§ DATASET CONTENT:

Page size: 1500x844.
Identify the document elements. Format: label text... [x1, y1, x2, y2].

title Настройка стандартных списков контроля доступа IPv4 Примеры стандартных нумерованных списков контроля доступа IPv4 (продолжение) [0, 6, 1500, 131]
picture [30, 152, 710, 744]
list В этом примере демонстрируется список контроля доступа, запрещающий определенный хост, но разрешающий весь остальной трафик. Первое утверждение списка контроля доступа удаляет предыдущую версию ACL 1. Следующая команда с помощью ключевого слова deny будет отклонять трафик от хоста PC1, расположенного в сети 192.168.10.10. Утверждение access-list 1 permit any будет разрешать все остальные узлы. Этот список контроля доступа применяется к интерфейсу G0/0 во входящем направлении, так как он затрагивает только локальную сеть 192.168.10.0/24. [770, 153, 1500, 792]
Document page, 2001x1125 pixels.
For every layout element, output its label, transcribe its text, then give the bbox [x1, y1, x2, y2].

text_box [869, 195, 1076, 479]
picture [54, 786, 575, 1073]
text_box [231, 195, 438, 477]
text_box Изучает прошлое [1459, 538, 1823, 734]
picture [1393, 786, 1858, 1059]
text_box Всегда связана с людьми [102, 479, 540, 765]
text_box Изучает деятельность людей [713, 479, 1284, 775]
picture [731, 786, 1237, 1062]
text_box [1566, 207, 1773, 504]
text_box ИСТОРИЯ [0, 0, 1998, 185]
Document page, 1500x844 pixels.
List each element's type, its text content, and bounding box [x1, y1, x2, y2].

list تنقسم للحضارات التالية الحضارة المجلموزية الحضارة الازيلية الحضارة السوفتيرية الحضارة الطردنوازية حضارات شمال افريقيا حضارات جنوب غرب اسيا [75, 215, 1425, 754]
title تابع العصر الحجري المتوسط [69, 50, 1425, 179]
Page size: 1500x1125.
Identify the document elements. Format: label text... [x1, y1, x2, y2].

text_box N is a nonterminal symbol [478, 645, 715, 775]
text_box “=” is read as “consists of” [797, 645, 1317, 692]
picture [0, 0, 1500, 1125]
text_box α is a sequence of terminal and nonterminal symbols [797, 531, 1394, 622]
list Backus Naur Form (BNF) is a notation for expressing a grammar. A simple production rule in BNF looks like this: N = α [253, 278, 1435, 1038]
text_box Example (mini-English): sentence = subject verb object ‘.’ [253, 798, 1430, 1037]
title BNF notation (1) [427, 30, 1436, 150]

§ TASK DESCRIPTION:
An exact copy of the lines above between the line holding "For every layout" and the line holding "Document page, 1500x844 pixels.", inclusive, is the whole answer.

§ COMPLETED TASK:
For every layout element, output its label, transcribe its text, then give the bbox [x1, y1, x2, y2].

text_box [869, 195, 1076, 479]
picture [54, 786, 575, 1073]
text_box [231, 195, 438, 477]
text_box Изучает прошлое [1459, 538, 1823, 734]
picture [1393, 786, 1858, 1059]
text_box Всегда связана с людьми [102, 479, 540, 765]
text_box Изучает деятельность людей [713, 479, 1284, 775]
picture [731, 786, 1237, 1062]
text_box [1566, 207, 1773, 504]
text_box ИСТОРИЯ [0, 0, 1998, 185]
Document page, 1500x844 pixels.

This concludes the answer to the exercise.